Can We Avoid Returning to the Pre-Pandemic “Normal”?
Several contributions in this volume highlight the ways the pandemic has led to an exceptional window of possibilities for an urgent rethinking of humans’ relations to nature, to other humans and to work. As if we needed to withdraw from the public realm, to be able to question it (pp. 399–401). This volume is one of many “maracas” (pp. 96–97) during the pandemic, that cry out the need for a fundamental rethinking of our pre-pandemic “normal” (p. 392): The lockdown has set us a challenge, that of not going back to that normal that now vividly seems so absurd and undesirable. The question is whether we will all and collectively be up to that challenge. If we are, then those thousands of lives will not be lost in vain. But this is already what we normally say in order to go back to our normal lives, and we should therefore find a new vocabulary and a new language to narrate the world to which we do not want to go back and we instead aspire.

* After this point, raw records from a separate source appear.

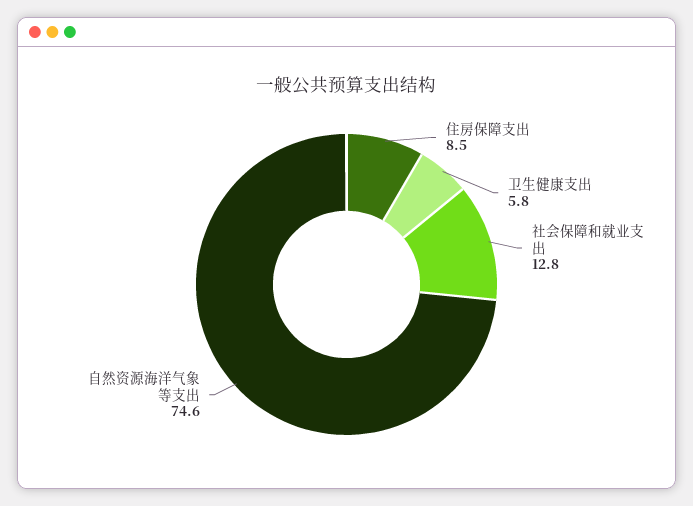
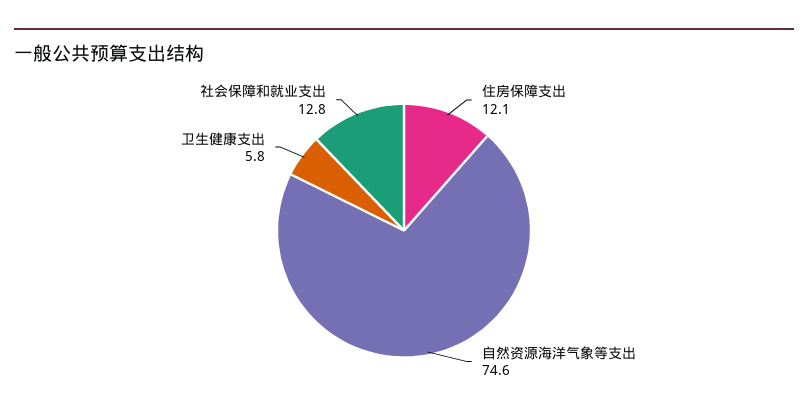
住房保障支出: 8.5 -> 12.1

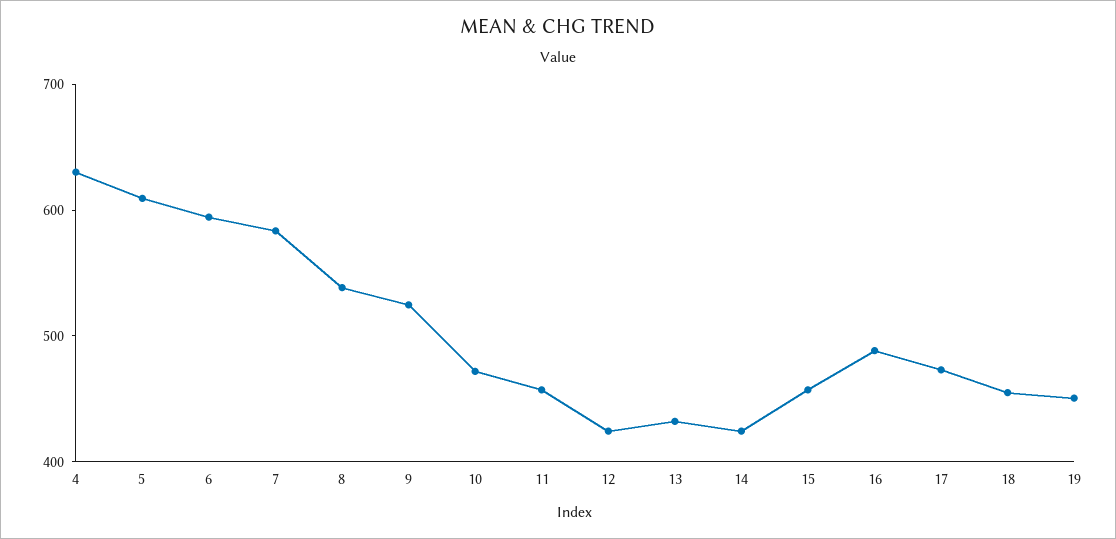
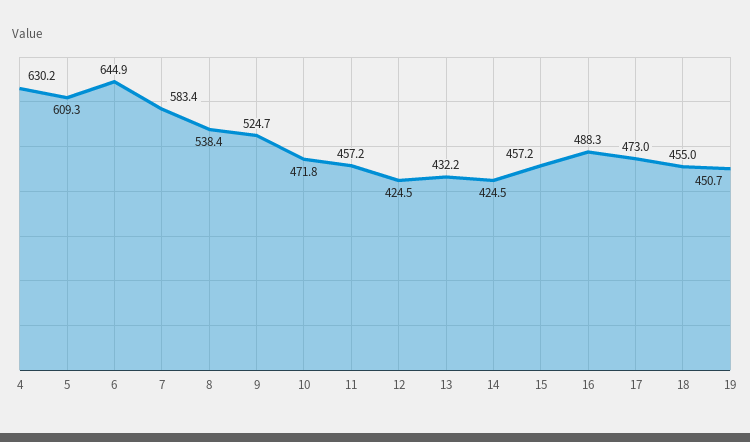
6: 600 -> 644.9

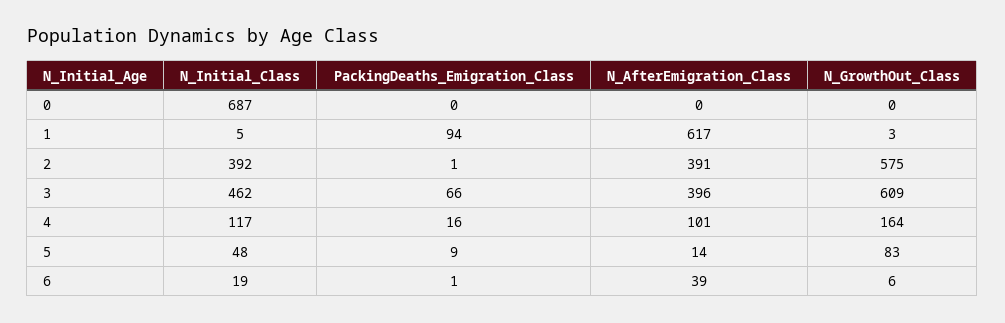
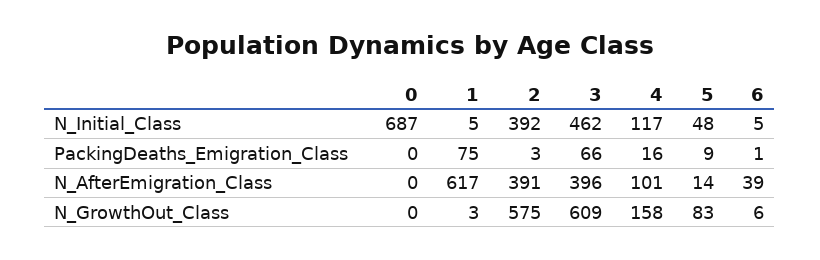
PackingDeaths_Emigration_Class, 1: 94 -> 75
PackingDeaths_Emigration_Class, 2: 1 -> 3
N_GrowthOut_Class, 4: 164 -> 158
N_Initial_Class, 6: 19 -> 5

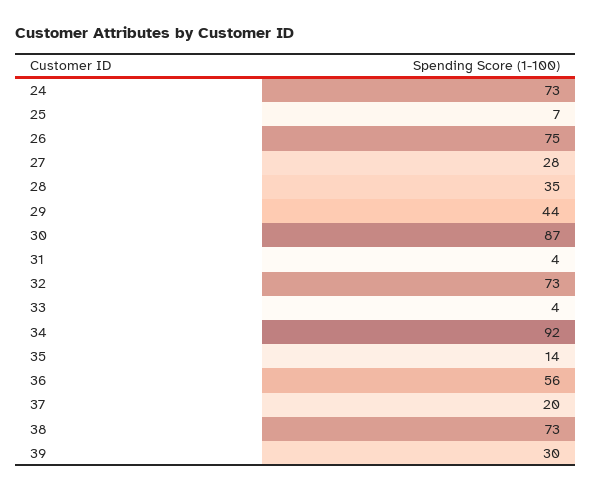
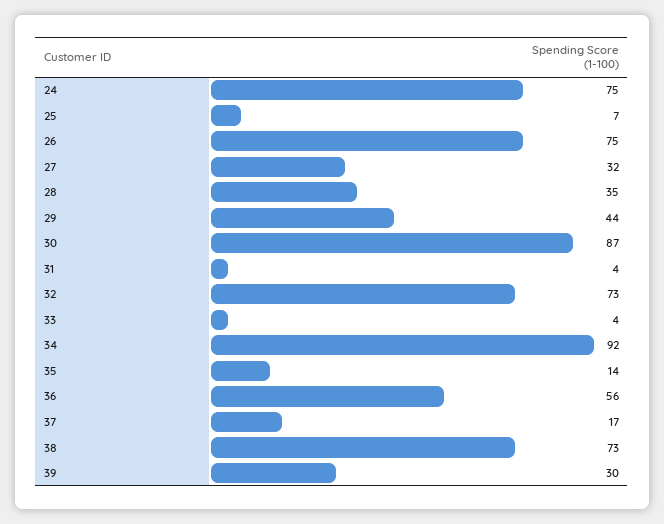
24: 73 -> 75
27: 28 -> 32
37: 20 -> 17

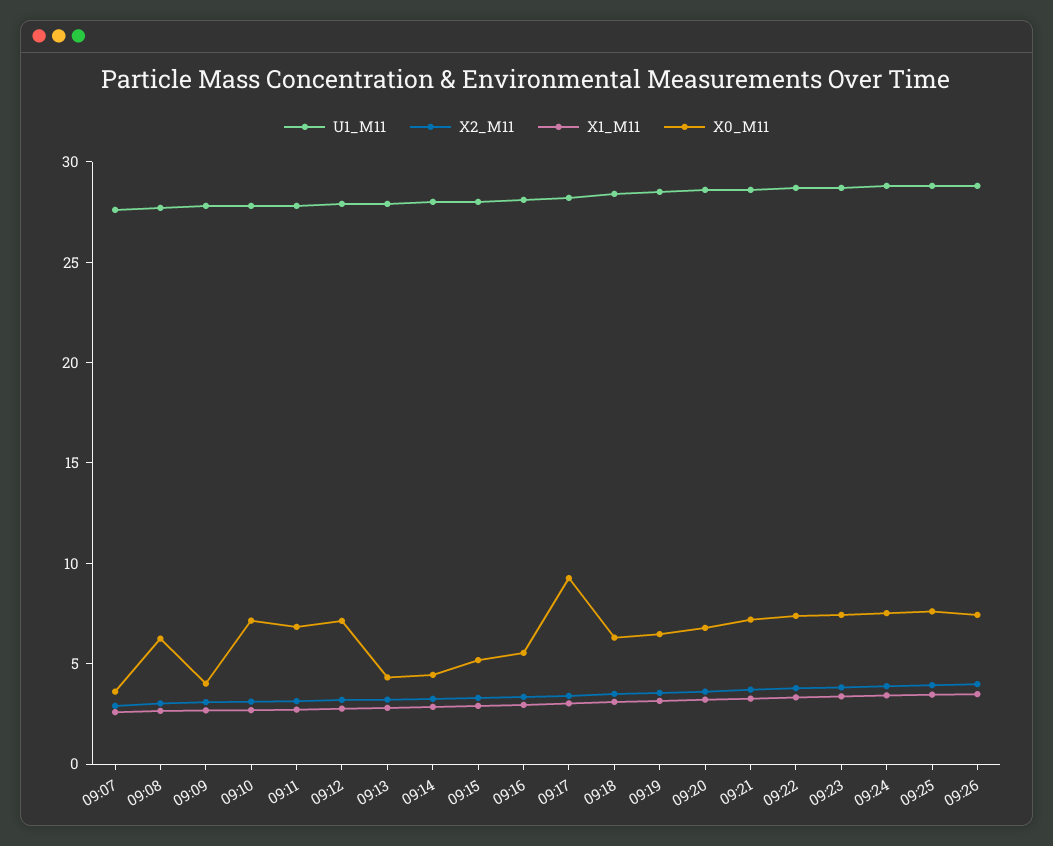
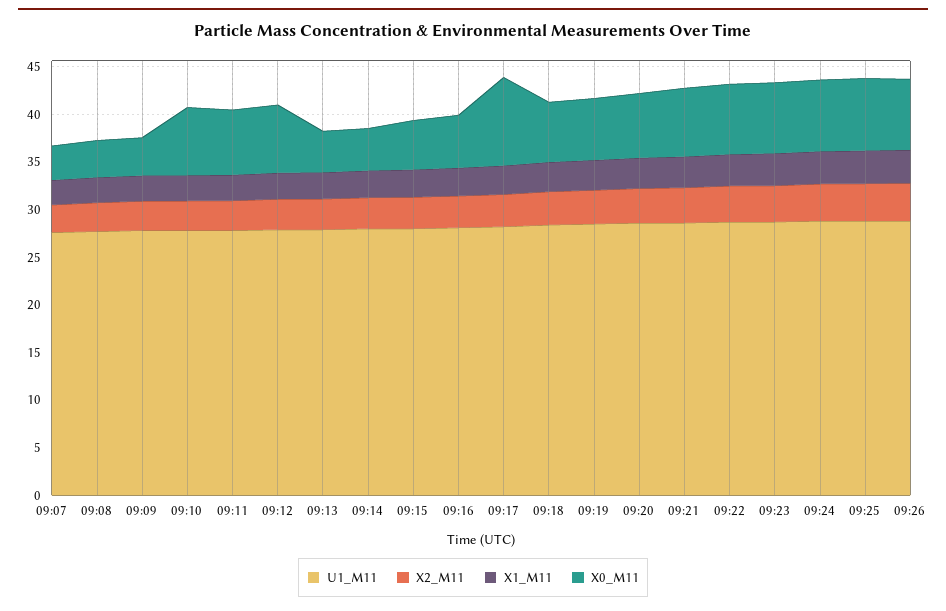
X0_M11, 09:08: 6 -> 4

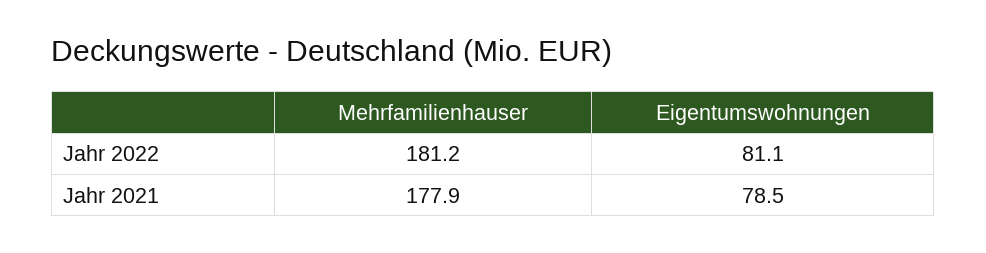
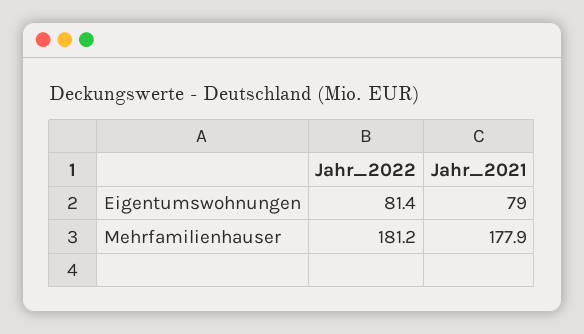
Eigentumswohnungen, Jahr 2022: 81.1 -> 81.4
Eigentumswohnungen, Jahr 2021: 78.5 -> 79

So, the urgent question is, how to seize this exceptional opportunity of collective awareness and political possibilities enabled by the pandemic. Some directions that this project points towards are: the importance of creating spaces for experience, experimentation and collectivization (in contrast to the individualizing and normalizing processes of mainstream academic publication), of learning to listen to the voiceless or absent both inside and outside of us, and of reconnecting beyond the abstract and the calculative regimes of knowledge that mislead our engagement with the fundamental crises of ecology and justice that define our times.